Science Q&A: How SickKids scientists are working to understand a potentially lethal brain disease
Dr. Brent Derry, Senior Scientist in the Developmental & Stem Cell Biology Program at SickKids, recently had two studies published on cerebral cavernous malformations, the result of work in his lab at SickKids and in collaboration with colleagues around the world.
Cerebral cavernous malformations (CCM) is a rare disease that causes anomalies in tiny capillaries that transport blood throughout the brain. CCM presents as headaches, seizures, and even hemorrhagic stroke in affected patients. The disease involves defects in one of three CCM genes (CCM1, CCM2, or CCM3). Dr. Brent Derry, Senior Scientist in the Developmental & Stem Cell Biology Program at SickKids, recently had two studies published on CCM, the result of work in his lab at SickKids and in collaboration with colleagues around the world. The first, Interrogating the CCM-3 Gene Network was the cover story in the Sept. 11 issue of Cell Reports. The second, Systemic pharmacological screens uncover novel pathways involved in cerebral cavernous malformations, was also the cover story in the October 9 issue of EMBO Molecular Medicine. We sat down with him to learn more about his research.
What did your research find?
Surgical resection is currently the only curative option for CCM patients, but when lesions are seated deeply in regions of the brain not accessible to neurosurgery, the condition may cause severe illness or death due to recurrent cerebral hemorrhages. It is important to not only understand the functions of the genes mutated in this disease but how they cooperate with other genes in order to develop effective drug therapies. Interventions are desperately needed to (i) prevent the growth and bleeding of existing lesions, and (ii) to suppress the formation of new ones.
The first study in Cell Reports was aimed at defining the network of genes that cooperate with the CCM3 gene, which is associated with the earliest onset and the most aggressive from of the disease. A mutated or lost CCM3 gene leads to cystic capillaries in the brain, so we need to find ways to correct these defects when the gene is absent.
Our team used the excretory system of the nematode worm (C. elegans), which has structural similarities with human brain capillaries affected in CCM patients.
Lead by postdoctoral fellow and first author Dr. Benjamin Lant, our team was the first to perform a genome-wide screen for genes that exhibit similar properties as CCM3, which uncovered over 500 genes including one called MO25. Ablation of MO25 causes the same defects (excretory canal truncations and cysts) as loss of CCM3 in worms. Our collaborators, Dr. Corinne Albiges-Rizo and Dr. Eva Faurobert, showed that depletion of MO25 in human endothelial cells also caused the same defects as depletion of CCM3. This is important because it demonstrates the utility of using the worm to discover genes that exhibit the same functions as their human counterpart, and for the first time implicates MO25 in the pathobiology of CCM. Obviously, much work needs to be done to determine if MO25 is a modifier of CCM disease in patients, and if it might be used therapeutically for treating CCM patients in the future.
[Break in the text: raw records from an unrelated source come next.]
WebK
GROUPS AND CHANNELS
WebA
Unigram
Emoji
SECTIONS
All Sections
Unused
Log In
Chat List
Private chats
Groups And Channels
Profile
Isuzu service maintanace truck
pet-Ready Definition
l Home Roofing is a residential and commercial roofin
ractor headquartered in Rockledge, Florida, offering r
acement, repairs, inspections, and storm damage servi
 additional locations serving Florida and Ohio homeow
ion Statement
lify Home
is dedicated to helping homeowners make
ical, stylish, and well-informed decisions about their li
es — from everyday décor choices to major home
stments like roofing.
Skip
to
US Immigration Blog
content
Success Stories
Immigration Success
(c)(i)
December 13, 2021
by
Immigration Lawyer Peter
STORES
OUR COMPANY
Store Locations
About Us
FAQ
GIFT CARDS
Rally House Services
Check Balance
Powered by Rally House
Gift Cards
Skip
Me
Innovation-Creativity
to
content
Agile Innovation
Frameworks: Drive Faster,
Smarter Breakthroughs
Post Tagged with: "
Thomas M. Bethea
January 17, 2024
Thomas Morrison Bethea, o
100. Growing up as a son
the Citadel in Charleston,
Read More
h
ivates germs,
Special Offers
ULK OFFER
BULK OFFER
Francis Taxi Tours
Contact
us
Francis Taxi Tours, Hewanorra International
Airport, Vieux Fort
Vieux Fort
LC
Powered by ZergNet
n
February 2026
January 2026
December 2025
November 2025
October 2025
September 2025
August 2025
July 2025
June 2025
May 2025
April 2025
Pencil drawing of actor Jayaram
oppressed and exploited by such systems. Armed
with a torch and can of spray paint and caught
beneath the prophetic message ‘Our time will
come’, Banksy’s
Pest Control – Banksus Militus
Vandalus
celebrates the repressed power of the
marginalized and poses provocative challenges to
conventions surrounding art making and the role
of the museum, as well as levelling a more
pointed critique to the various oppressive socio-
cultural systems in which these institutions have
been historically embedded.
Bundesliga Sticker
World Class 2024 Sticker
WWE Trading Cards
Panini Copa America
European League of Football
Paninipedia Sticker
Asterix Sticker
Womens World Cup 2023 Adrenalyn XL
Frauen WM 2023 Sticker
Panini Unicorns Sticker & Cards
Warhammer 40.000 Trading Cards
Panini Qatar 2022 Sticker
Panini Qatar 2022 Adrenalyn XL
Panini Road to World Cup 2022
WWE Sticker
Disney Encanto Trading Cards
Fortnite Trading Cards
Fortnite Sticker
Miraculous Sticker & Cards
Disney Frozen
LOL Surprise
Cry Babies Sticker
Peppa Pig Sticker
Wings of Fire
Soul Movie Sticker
The second study in EMBO Molecular Medicine was complimentary to the genetic study, which identified potential therapeutic targets. Here, we focused on identifying small compounds, many of which have been used for treating other diseases in humans, that reverse the defects caused by mutations in CCM genes. This study uncovered several compounds as potential drug therapies that included indirubin-3-monoxime (an active component in traditional Chinese medicine), retinoic acid (a molecule derived from vitamin A) and vitamin D.
This was the most comprehensive screen for CCM active compounds performed to date, and the first demonstration of indirubin-3-monoxime as a potential therapeutic for suppressing the formation of CCM lesions in humans. The findings have profound implications for understanding how the CCM genes function and for treating CCM patients.
What are the next steps for your research?
We need to compare the genes with the most striking similarities to CCM with data from sequencing studies on patients who have the same CCM gene mutation but have a range of severity of symptoms. The main question here is whether the genes we identified in C. elegans have similar functions in CCM patients, like we found for MO25. For example, do mutations in these genes also occur in patients, and if so, do they contribute to the severity of their disease?
For the drug screen, we need to carry out more comprehensive pre-clinical and safety studies to see if these compounds (such as indirubin-3-monoxime, retinoic acid, and vitamin D) can be used in a clinical trial to treat CCM.
Finally, we have an enormous resource to help in the development of CCM therapies. The first study in Cell Reports identified a number of genes that cooperate with CCM3 (and potentially CCM1 and CCM2); we are interested in knowing how they can be targeted by drugs to prevent lesion maturation and/or formation.
Funding for these two projects was provided by the National Sciences and Engineering Research Council of Canada (NSERC) and the Canadian Institutes of Health Research (CIHR) with an international team grant from E-RARE International (with partners in Germany and France).